[START Excerpt to read]

The US invasion of Iraq: Has it led to feminicide?

There has been an unprecedented unleashing of violence against women in
Iraq in recent years. What is the link between the US-led invasion of the
country and the rise in women's rights violations?

By Kathambi Kinoti

Before the invasion of their country in 2003, women formed forty per cent
of Iraq's public work force. Today, ninety per cent of them are unemployed.
[1] Polygamy, previously virtually unheard of in Baghdad is making a
comeback as women become second and third wives in order to survive
economically. [2]

There has been a sharp increase in violence against women including so
called honour killings, abductions, rape and sexual slavery. Fear of
militia harassment for not being 'properly' dressed or behaved is keeping
many women in their homes and girls away from school.

Laws that protected women's rights have also taken a bashing after the
overthrow of the Saddam Hussein regime. One of the first laws that the
Iraqi Governing Council sought to repeal was the progressive 1959 family
law that protected the rights of women in divorce and custody proceedings
and in matters of property ownership and inheritance. According to the
women's rights organization MADRE, 'through resolution 137, [the Iraqi
Governing Council] planned to replace the1959 law with arbitrary
interpretations of Sharia, or religious law.' [3] Their attempts to do away
with the family law were not successful, but the subsequent enactment of a
new national constitution brought further erosions of women's rights. The
new constitution made space for the application of extreme Islamist*
interpretations of Islamic law which, more often than not, restrict women's
rights.

[END Excerpt to read]

Write out the entire article above on the US invasion of Iraq and women's rights, word for word.

[START Dataset entries]

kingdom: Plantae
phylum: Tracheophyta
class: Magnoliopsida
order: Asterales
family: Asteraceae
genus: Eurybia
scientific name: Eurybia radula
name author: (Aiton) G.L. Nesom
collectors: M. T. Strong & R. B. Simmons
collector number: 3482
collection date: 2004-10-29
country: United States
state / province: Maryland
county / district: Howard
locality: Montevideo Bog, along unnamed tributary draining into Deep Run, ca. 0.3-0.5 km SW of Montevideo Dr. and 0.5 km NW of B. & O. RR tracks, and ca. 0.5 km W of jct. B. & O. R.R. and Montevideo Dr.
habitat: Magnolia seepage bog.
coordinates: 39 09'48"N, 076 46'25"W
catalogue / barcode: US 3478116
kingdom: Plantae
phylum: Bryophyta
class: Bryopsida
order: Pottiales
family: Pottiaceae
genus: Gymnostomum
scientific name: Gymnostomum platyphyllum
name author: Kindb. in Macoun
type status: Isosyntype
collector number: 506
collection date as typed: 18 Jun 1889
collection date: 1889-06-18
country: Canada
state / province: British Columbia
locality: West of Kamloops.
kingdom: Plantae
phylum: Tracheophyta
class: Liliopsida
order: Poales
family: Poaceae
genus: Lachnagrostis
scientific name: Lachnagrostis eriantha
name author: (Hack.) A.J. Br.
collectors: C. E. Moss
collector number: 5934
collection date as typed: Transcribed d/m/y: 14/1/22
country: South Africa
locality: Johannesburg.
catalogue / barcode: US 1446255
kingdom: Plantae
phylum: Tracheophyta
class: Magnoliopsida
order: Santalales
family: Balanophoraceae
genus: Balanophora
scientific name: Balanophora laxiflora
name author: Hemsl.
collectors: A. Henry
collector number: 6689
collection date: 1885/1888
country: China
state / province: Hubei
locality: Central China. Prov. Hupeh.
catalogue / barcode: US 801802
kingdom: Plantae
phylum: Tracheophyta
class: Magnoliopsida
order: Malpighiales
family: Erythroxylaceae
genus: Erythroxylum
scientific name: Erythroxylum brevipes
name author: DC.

[END Dataset entries]

Full output -
The US invasion of Iraq: Has it led to feminicide?

There has been an unprecedented unleashing of violence against women in
Iraq in recent years. What is the link between the US-led invasion of the
country and the rise in women's rights violations?

By Kathambi Kinoti

Before the invasion of their country in 2003, women formed forty per cent
of Iraq's public work force. Today, ninety per cent of them are unemployed.
[1] Polygamy, previously virtually unheard of in Baghdad is making a
comeback as women become second and third wives in order to survive
economically. [2]

There has been a sharp increase in violence against women including so
called honour killings, abductions, rape and sexual slavery. Fear of
militia harassment for not being 'properly' dressed or behaved is keeping
many women in their homes and girls away from school.

Laws that protected women's rights have also taken a bashing after the
overthrow of the Saddam Hussein regime. One of the first laws that the
Iraqi Governing Council sought to repeal was the progressive 1959 family
law that protected the rights of women in divorce and custody proceedings
and in matters of property ownership and inheritance. According to the
women's rights organization MADRE, 'through resolution 137, [the Iraqi
Governing Council] planned to replace the1959 law with arbitrary
interpretations of Sharia, or religious law.' [3] Their attempts to do away
with the family law were not successful, but the subsequent enactment of a
new national constitution brought further erosions of women's rights. The
new constitution made space for the application of extreme Islamist*
interpretations of Islamic law which, more often than not, restrict women's
rights.